● **Data**:
# # # # #
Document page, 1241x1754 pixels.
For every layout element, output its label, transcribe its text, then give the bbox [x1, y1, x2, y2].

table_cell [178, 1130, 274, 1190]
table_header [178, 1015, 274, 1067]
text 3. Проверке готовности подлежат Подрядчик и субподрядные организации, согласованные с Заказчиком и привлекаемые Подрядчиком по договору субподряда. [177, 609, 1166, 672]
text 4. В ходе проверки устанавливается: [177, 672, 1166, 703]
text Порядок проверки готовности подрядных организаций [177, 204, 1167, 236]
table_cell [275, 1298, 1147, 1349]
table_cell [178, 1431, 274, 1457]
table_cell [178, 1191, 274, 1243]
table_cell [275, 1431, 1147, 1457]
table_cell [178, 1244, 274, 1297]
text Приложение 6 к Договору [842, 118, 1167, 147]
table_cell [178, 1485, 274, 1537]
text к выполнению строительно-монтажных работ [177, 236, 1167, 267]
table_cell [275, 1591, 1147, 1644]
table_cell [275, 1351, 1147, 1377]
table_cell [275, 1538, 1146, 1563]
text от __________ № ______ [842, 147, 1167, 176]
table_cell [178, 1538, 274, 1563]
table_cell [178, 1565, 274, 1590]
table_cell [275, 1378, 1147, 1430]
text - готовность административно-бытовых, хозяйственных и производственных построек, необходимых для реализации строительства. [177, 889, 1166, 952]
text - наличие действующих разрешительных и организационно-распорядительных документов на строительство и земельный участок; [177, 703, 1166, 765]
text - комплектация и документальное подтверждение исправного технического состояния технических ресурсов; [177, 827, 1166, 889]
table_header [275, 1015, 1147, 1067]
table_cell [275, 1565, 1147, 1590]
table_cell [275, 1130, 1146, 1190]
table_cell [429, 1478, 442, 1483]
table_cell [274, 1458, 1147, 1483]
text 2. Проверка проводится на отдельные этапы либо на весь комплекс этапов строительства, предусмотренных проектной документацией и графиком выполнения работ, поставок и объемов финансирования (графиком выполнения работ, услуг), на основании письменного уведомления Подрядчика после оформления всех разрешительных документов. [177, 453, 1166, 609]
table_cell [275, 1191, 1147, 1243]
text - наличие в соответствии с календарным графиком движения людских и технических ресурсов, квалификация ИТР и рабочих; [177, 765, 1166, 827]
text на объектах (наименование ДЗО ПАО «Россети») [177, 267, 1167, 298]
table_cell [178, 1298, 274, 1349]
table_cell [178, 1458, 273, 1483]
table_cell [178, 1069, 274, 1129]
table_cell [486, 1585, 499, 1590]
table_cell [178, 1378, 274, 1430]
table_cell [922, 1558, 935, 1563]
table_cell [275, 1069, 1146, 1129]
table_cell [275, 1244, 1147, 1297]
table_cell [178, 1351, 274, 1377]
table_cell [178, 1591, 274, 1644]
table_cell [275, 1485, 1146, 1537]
# # # # #
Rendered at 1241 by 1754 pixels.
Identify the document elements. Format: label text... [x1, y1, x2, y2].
# # # # #
Copy, from the data above, every line where the word "label" appears.

● **Reply to the task**:
For every layout element, output its label, transcribe its text, then give the bbox [x1, y1, x2, y2].
Identify the document elements. Format: label text... [x1, y1, x2, y2].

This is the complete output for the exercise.